Alternatives considered

  • Ansible - configuration management that duplicates service/puppet but which we may want to use to bootstrap machines instead of yet another custom thing that operators would need to learn.
  • cloud-init - builtin to many cloud images (e.g. Amazon), can do rudimentary filesystem setup (no RAID/LUKS/etc but ext4 and disk partitioning is okay), config can be fetched over HTTPS, assumes it runs on first boot, but could be coerced to run manually (e.g. fgrep -r cloud-init /lib/systemd/ | grep Exec), ganeti-os-interface backend
  • cobbler - takes care of PXE and boot, delegates to kickstart the autoinstall, more relevant to RPM-based distros
  • curtin - "a "fast path" installer designed to install Ubuntu quickly. It is blunt, brief, snappish, snippety and unceremonious." ubuntu-specific, not in Debian, but has strong partitioning support with ZFS, LVM, LUKS, etc support. part of the larger MAAS project
  • FAI - built by a debian developer, used to build live images since buster, might require complex setup (e.g. an NFS server), setup-storage(8) is used inside our fabric-based installer. uses tar archives hosted by FAI, requires a "server" (the fai-server package), control over the boot sequence (e.g.
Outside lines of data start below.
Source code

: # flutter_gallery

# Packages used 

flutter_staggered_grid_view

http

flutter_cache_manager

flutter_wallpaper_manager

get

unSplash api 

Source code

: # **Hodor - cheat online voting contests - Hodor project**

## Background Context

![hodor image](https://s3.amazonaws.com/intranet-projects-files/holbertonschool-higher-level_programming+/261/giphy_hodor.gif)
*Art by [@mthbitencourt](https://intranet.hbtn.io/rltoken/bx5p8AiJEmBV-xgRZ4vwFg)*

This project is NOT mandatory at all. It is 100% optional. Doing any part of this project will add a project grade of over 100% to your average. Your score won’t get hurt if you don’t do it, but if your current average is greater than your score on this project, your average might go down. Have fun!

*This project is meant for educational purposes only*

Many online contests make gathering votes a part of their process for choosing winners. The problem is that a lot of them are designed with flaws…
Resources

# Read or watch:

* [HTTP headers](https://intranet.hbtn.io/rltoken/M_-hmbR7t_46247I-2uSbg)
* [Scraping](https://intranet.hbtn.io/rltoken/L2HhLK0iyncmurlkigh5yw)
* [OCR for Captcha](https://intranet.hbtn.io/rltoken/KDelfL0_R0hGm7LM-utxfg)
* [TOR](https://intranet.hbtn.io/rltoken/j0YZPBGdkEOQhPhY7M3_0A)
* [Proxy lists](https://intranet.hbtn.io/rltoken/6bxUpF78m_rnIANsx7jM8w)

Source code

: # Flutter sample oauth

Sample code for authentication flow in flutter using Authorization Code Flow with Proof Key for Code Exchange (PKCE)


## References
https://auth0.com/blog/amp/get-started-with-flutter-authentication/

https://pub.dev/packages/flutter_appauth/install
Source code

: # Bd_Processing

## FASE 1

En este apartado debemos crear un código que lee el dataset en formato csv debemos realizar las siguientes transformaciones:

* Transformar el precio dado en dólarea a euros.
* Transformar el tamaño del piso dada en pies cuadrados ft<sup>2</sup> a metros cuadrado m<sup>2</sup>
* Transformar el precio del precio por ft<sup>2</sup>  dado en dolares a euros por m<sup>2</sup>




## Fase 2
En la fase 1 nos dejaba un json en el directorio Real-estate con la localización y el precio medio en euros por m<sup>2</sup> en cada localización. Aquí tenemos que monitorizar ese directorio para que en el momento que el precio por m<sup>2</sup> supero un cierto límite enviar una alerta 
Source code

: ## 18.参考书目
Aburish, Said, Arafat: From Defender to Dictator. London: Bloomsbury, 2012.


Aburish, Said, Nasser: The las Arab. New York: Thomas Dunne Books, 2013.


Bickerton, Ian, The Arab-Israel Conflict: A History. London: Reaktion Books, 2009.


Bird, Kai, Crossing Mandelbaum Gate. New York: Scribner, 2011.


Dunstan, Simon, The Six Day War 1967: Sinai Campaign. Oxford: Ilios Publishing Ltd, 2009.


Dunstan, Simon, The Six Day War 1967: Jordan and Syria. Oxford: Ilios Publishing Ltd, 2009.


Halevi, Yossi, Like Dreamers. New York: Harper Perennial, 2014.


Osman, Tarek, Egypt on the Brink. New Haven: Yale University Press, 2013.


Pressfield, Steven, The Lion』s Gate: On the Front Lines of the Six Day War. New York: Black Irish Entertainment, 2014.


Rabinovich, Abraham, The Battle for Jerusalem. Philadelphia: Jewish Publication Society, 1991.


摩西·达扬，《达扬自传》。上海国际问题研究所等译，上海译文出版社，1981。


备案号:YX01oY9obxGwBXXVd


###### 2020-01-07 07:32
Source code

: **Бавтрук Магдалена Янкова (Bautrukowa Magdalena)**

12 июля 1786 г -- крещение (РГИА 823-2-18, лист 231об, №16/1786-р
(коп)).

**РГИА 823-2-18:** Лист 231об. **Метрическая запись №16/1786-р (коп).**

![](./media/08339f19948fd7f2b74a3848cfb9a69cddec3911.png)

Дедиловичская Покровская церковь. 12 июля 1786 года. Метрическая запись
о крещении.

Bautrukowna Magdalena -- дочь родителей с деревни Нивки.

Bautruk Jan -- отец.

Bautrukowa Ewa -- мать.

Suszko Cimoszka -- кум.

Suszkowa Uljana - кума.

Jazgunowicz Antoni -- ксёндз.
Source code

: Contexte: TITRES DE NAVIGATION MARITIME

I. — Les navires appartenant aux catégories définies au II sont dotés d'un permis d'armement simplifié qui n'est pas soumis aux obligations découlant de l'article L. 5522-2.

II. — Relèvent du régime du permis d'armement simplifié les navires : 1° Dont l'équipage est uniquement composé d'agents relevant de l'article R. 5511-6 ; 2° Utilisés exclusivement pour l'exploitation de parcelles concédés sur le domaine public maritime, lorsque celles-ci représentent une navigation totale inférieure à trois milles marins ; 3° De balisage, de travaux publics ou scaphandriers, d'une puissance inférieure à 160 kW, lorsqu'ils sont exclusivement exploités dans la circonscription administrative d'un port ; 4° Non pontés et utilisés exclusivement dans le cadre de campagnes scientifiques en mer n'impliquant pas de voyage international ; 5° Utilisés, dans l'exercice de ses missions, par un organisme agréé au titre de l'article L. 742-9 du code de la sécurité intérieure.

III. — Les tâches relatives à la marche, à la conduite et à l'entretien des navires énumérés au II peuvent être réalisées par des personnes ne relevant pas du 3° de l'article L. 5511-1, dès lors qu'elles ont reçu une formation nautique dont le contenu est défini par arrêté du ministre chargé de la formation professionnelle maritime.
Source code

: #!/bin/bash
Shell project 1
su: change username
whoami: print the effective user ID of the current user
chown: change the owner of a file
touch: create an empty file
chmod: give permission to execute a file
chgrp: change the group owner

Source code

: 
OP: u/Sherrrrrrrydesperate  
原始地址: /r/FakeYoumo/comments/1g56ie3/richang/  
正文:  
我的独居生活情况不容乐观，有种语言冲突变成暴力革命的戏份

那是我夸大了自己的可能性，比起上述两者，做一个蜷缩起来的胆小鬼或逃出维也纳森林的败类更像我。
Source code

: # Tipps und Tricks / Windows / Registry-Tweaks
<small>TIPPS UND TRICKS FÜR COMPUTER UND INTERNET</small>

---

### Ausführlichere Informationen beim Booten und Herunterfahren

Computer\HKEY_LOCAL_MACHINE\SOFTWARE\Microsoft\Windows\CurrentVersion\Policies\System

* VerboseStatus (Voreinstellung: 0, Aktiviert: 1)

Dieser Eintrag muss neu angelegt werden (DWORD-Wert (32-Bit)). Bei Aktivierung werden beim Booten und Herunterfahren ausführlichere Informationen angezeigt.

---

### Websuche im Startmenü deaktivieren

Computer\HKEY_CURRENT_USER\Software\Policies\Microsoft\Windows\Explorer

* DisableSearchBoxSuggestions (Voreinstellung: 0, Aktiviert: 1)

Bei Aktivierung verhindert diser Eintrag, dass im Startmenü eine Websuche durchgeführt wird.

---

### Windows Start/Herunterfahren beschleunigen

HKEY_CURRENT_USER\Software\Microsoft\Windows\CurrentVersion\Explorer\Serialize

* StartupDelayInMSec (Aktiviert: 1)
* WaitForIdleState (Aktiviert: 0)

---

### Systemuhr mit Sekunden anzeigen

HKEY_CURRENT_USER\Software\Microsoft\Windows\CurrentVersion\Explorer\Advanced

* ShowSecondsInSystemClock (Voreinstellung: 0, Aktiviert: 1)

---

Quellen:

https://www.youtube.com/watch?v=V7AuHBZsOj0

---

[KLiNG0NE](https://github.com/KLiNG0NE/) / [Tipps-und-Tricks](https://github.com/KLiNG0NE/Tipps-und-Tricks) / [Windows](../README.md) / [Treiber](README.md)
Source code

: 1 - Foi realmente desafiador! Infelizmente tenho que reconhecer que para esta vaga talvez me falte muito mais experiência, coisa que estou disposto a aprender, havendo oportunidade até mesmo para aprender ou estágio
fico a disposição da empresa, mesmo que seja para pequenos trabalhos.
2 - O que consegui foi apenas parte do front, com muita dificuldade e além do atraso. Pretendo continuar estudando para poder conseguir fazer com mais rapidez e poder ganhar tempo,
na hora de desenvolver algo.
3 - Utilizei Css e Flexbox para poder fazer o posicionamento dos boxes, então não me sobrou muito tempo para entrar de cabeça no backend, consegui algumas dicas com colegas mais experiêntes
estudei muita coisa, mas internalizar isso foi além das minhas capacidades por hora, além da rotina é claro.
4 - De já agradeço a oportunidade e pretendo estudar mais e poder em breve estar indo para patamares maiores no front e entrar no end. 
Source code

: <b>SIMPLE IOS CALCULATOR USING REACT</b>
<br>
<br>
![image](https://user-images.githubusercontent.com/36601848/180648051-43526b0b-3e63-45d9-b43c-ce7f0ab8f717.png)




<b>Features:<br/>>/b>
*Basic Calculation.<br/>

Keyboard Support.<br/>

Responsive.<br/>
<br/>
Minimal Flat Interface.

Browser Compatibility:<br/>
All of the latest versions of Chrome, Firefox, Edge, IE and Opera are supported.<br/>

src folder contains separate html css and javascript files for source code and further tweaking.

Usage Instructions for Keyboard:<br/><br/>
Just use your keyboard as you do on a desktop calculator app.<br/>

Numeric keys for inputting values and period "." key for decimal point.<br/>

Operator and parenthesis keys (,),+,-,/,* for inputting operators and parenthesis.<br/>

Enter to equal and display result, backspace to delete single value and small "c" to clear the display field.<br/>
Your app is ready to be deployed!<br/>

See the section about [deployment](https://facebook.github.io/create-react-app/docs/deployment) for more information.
PXE and NFS) or a custom ISO, not directly supported by Ganeti, although there are hacks to make it work and there is a ganeti-os-interface backend now, basically its own Linux distribution
  • himblick has some interesting post-install configure bits in Python, along with pyparted bridges
  • list of debian setup tools, see also AutomatedInstallation
  • livewrapper is also one of those installers, in a way
  • vmdb2 - a rewrite of vmdeboostrap, which uses a YAML file to describe a set of "steps" to take to install Debian, should work on VM images but also disks, no RAID support and a significant number of bugs might affect reliability in production
  • bdebstrap - yet another one of those tools, built on top of mmdebstrap, YAML
  • MAAS - PXE-based, assumes network control which we don't have and has all sorts of features we don't want
  • service/puppet - Puppet could bootstrap itself, with puppet apply ran from a clone of the git repo. could be extended as deep as we want.
  • terraform - config management for the cloud kind of thing, supports Hetzner Cloud, but not Hetzner Robot or Ganeti (update: there is a Hetzner robot plugin now)
  • shoelaces - simple PXE / TFTP server

Unfortunately, I ruled out the official debian-installer because of the complexity of the preseeding system and partman. It also wouldn't work for installs on Hetzner Cloud or Ganeti.